Daughter, getting more agitated: “Yes, someone could come in! That curtain doesn’t even cover the doorway!”
Me, sighing again, loudly: “No one is going to come in. Just change quickly.”
Daughter, frowning and speaking loudly: “It doesn’t matter how quick I change! Someone can still come in!”
Me: “I will stand guard.”
Daughter, standing up, arms crossed: “Nooooooo! Someone can still push by you and come in!”
And so it went, until we finally gave up and left the store, both frustrated. With no new pants.
If I were mirroring, like a good parent, the exchange would have gone a little more like this:
Daughter, looking horrified: “Nooooooo! I can’t try those pants on. Someone might come in!”
Me, looking her in the eye: “Yes, that would be embarrassing, to have a stranger walk in on you while you were changing. The curtain is just a piece of fabric, it’s not like a door that can lock. I will hold it closed because I don’t want anyone to walk in.”
Daughter, calming down because she feels listened to: “Hold it tight. I will change quick.”
It may not have been that easy, but you get the point. When a person feels understood, they feel safe. They feel that their perceptions matter and they spend less energy on maintaining a negative state and more energy focused on figuring out a solution and feeling good about what is happening. In fact, psychologists say that mirroring can defuse just about any situation.
I recently had the great pleasure of speaking at a conference for patients with progressive blood cancers that are very similar to CML. The one big difference is that treatments are only just evolving. I spoke about being a patient and how it is sometimes difficult to live with cancer, even though I am able to take medication to stay in remission. When I was finished, a woman in the audience stood up. She was holding the hand of the man beside her as tears ran down her cheeks. “I am so afraid to live with cancer,” she said. “I can barely say the word. My doctor didn’t tell me it was cancer at first, but then I went home and looked it up. When I saw the words ‘blood cancer’ I was devastated.”
A great conversation ensued among the crowd about how scary it can be, just knowing you have cancer, and how sometimes it can feel so sad and isolating to live in the “cancer” world of appointments and tests and uncertainty.
I am always interested in hearing the thoughts of doctors about these types of patient discussions, so I was excited when a top specialist went to the podium.
“We don’t tell patients that they have cancer when they are first diagnosed because they worry,” he said. “You have treatments. You shouldn’t be upset. You should be happy. You should be enjoying your lives.”
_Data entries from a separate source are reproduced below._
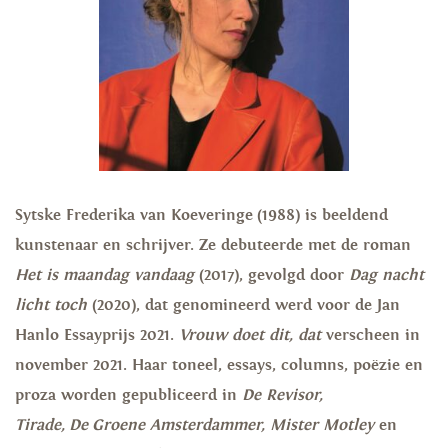
Sytske Frederika van Koeveringe (1988) is beeldend
kunstenaar en schrijver. Ze debuteerde met de roman
Het is maandag vandaag
(2017), gevolgd door
Dag nacht
licht toch
(2020), dat genomineerd werd voor de Jan
Hanlo Essayprijs 2021.
Vrouw doet dit, dat
verscheen in
november 2021. Haar toneel, essays, columns, poëzie en
proza worden gepubliceerd in
De Revisor,
Tirade, De Groene Amsterdammer, Mister Motley
en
In less than 30 seconds, he had basically taken all the fear and all the sadness that had just been poured out into the room, boxed it up and marked it, “Doesn’t Matter.”
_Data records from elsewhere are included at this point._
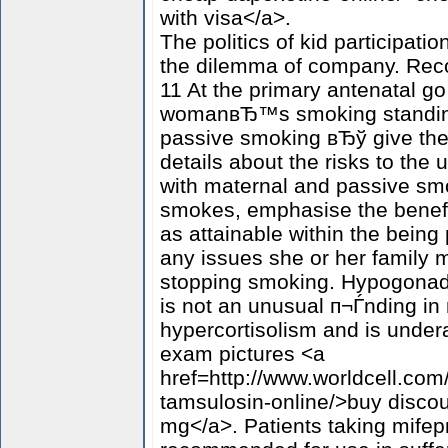
with visa</a>.
The politics of kid participati
the dilemma of company. Re
11 At the primary antenatal g
womanвЂ™s smoking standing 
passive smoking вЂў give the 
details about the risks to the
with maternal and passive smo
smokes, emphasise the benefit
as attainable within the bein
any issues she or her family
stopping smoking. Hypogona
is not an unusual п¬Ѓnding i
hypercortisolism and is under
exam pictures <a
href=http://www.worldcell.co
tamsulosin-online/>buy discou
mg</a>. Patients taking mifepr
It’s no secret that there’s often a disconnect between how doctors and the people themselves perceive the patient experience, so his comments weren’t too surprising. That he would choose to respond this way to patients who were obviously distressed did catch me a bit off-guard.
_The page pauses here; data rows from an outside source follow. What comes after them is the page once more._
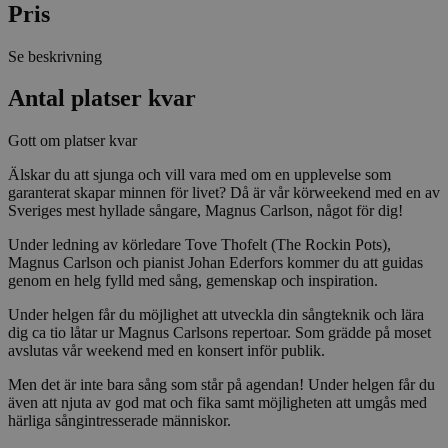
Pris
Se beskrivning
Antal platser kvar
Gott om platser kvar
Älskar du att sjunga och vill vara med om en upplevelse som
garanterat skapar minnen för livet? Då är vår körweekend med en av
Sveriges mest hyllade sångare, Magnus Carlson, något för dig!
Under ledning av körledare Tove Thofelt (The Rockin Pots),
Magnus Carlson och pianist Johan Ederfors kommer du att guidas
genom en helg fylld med sång, gemenskap och inspiration.
Under helgen får du möjlighet att utveckla din sångteknik och lära
dig ca tio låtar ur Magnus Carlsons repertoar. Som grädde på moset
avslutas vår weekend med en konsert inför publik.
Men det är inte bara sång som står på agendan! Under helgen får du
även att njuta av god mat och fika samt möjligheten att umgås med
härliga sångintresserade människor.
At the break, I was approached by many patients who wanted to continue to share their experiences. They needed to hear that how they felt made sense and mattered. And while the doctor’s comments were meant to encourage and reassure, the exact opposite had happened – fear and uncertainty now seemed even larger and more overwhelming. But in true patient style we rallied together. Some surrounded the woman who was crying and shared stories of how terrified they felt when they first heard that they had cancer. We listened as only fellow patients can. We hugged and told each other that we understood.
This all happened in a little room in downtown Toronto. Maybe it should be a goal for 2016 to get this “mirroring” into doctor’s offices. Imagine how this type of communication would change not only the patient experience, but also health outcomes. We’d be able to share our fears and concerns freely, without judgment. At the same time, our doctors would have critical insights into how we perceive our health – an awareness that could greatly impact crucial things, such as whether or not we take our medication the right way.
Perhaps this is something to add to my wish list: new communication styles for our care providers. More on this later. In the meantime, from everyone at the Canadian CML Network, may your New Year be full of peace, health and empathetic communication!